So there is an iterative process of scanning bitcode files for dependencies.

To be able to support bitcode archives simplifies the process of adding LTO to
existing build system. For example, say, there is a Makefile that generates an
intermediate library libfoo.a that is compiled out of source files liba.cpp and
libb.cpp and is referenced in a source file a.cpp with

#pragma comment(lib, "foo").

Without LTO, running "make all" will put native object files liba.o and libb.o
into libfoo.a. With LTO, running "make all CFLAGS=-flto" will put bitcode files
liba.o and libb.o into libfoo.a; there would be no need to change the Makefile.

Secondly, the libraries referenced in pragma comment lib need to be added to
the input queue to be scanned immediately after the current file. So, for
example, the link order would be different if the library dependencies are
extracted from a merged, post-LTO, object.

rnk added a comment.Dec 26 2013, 11:48 AM

Interesting. This is essentially exposing the info that we would have put into the object file if we had generated one.

include/llvm/Target/TargetLoweringObjectFile.h
60 ↗(On Diff #6220)

This should return a StringRef.

lib/LTO/LTOModule.cpp
817 ↗(On Diff #6220)

Now _deplibs and _linkeropts hold pointers into global metadata. Is that OK? Is that metadata guaranteed to outlive LTOModule? Might be better to copy here.

ygao updated this revision to Unknown Object (????).Jan 7 2014, 3:30 PM

On Sun, Jan 5, 2014 at 4:08 PM, "Duncan P. N. Exon Smith" <dexonsmith@apple.com> wrote:

Thanks for the explanation; I understand the use case now.
LGTM, once you’ve satisfied Reid’s comments about string lifetime.
Duncan
P.S. Sorry for the long delay!

Hi Duncan, thanks again for the review! I only just came back from my vacation yesterday.

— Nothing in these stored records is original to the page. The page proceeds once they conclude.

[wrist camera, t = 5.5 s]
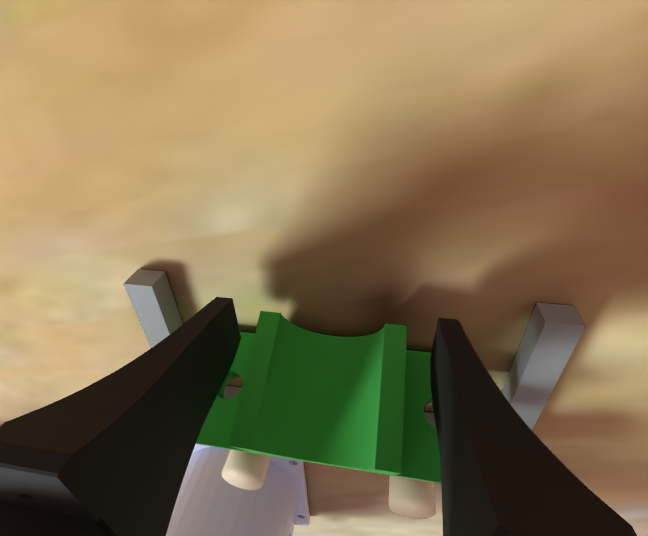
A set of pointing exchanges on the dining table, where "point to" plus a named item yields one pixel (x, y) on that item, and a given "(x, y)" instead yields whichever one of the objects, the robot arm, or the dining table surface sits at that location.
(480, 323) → the dining table surface
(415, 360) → the pipe clamp
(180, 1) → the dining table surface
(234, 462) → the peg cradle
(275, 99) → the dining table surface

On Thu, Dec 26, 2013 at 11:48 AM, "Reid Kleckner" <rnk@google.com> wrote:

Interesting. This is essentially exposing the info that we would have put into the
object file if we had generated one.
================
Comment at: include/llvm/Target/TargetLoweringObjectFile.h:60
@@ +59,3 @@
+ /// option string. Returns NULL if the option does not specify a library.
+ virtual const char *getDepLibFromLinkerOpt(StringRef LinkerOption) const {

+ return NULL;

This should return a StringRef.

Comment at: lib/LTO/LTOModule.cpp:817
@@ +816,3 @@
+ getObjFileLowering().getDepLibFromLinkerOpt(Op))
+ _deplibs.push_back(DepLibName);

+ else if (!Op.empty())

Now _deplibs and _linkeropts hold pointers into global metadata. Is that OK? Is that
metadata guaranteed to outlive LTOModule? Might be better to copy here.

I updated the patch to address both of these points.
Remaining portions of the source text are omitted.